*EXERCÍCIO 1*
No texto sobre registros indevidos no SUS, reescreva de forma mais curta o parágrafo iniciado por "Os testes para detecção de covid-19", preservando os fatos principais.
*EXERCÍCIO 2*
Redigite o trecho do texto sobre registros indevidos no SUS que vai de "Os testes para" até "diz Alexandre Rosário.", inclusive.
*EXERCÍCIO 3*
Dê continuidade ao texto sobre registros indevidos no SUS a partir do ponto em que ele termina.

*TEXTO FORNECIDO*
━━━━

Os testes para detecção de covid-19, feitos por meio do SUS, também foram registrados de maneira indevida nos cadastros dos usuários. “Verifiquei meu app do ConecteSUS e consta dois testes de covid, sendo que fiz apenas um. O segundo aparece feito em Juiz de Fora e em uma data que eu posso provar que não estava em Minas… Decepcionado Ministério da Saúde”, diz Alexandre Rosário.
O mesmo ocorreu com o usuário Diguénada, que percebeu o registro de um teste de covid em Ceará, quando, na verdade, ele nunca esteve no estado citado e nem se submeteu a nenhum exame de detecção. “Isso é um absurdo”, frisou ele.
O que diz o Ministério da Saúde
Em nota, a pasta reconheceu as alterações indevidas apenas no caso de Atila Iamarino e informou que “a modificação não foi feita por servidor do ministério, mas por um operador credenciado, o qual já teve o seu acesso ao sistema bloqueado”.

━━━━

*DADOS FORNECIDOS*
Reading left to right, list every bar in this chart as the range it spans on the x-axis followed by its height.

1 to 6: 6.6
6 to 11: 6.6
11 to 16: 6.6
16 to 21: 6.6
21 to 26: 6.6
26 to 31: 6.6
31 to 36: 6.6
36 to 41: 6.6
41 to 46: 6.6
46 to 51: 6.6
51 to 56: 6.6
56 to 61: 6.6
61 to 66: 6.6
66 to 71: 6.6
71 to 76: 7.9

━━━━

*RESPOSTA DO EXERCÍCIO 1*
Testes de covid-19 feitos pelo SUS também foram registrados indevidamente nos cadastros dos usuários. Alexandre Rosário afirma que seu app do ConecteSUS mostra dois testes, embora tenha feito só um. O segundo consta como feito em Juiz de Fora, em uma data na qual ele pode provar que não estava em Minas.

*RESPOSTA DO EXERCÍCIO 2*
Os testes para detecção de covid-19, feitos por meio do SUS, também foram registrados de maneira indevida nos cadastros dos usuários. “Verifiquei meu app do ConecteSUS e consta dois testes de covid, sendo que fiz apenas um. O segundo aparece feito em Juiz de Fora e em uma data que eu posso provar que não estava em Minas… Decepcionado Ministério da Saúde”, diz Alexandre Rosário.

*RESPOSTA DO EXERCÍCIO 3*
O Ministério da Saúde não respondeu ao questionamento sobre as alterações em massa serem resultado de uma ação conjunta e não individual. Apesar disso, a nota diz que a pasta “está atuando para restaurar os cadastros e bloquear os operadores responsáveis pelas alterações indevidas”. No entanto, não descreveu quais outras ações pretende tomar para que a falha, recorrente, não ocorra mais.
Quem perceber a mudança nas informações inseridas na plataforma deve procurar a ouvidoria, por meio do número 136.
Alteração de dados na plataforma não é inédita; denúncias ocorrem em intervalos cada vez menores
A onda de descobertas de alterações de dados é a terceira em cinco meses. As últimas denúncias, no entanto, ocorreram há apenas 12 dias por youtubers. Pelas redes sociais, Felipe Neto e o casal Felipe Castanhari e Nyvi Estephan notaram que termos pejorativos e sexistas foram inseridos no local do nome dos dois.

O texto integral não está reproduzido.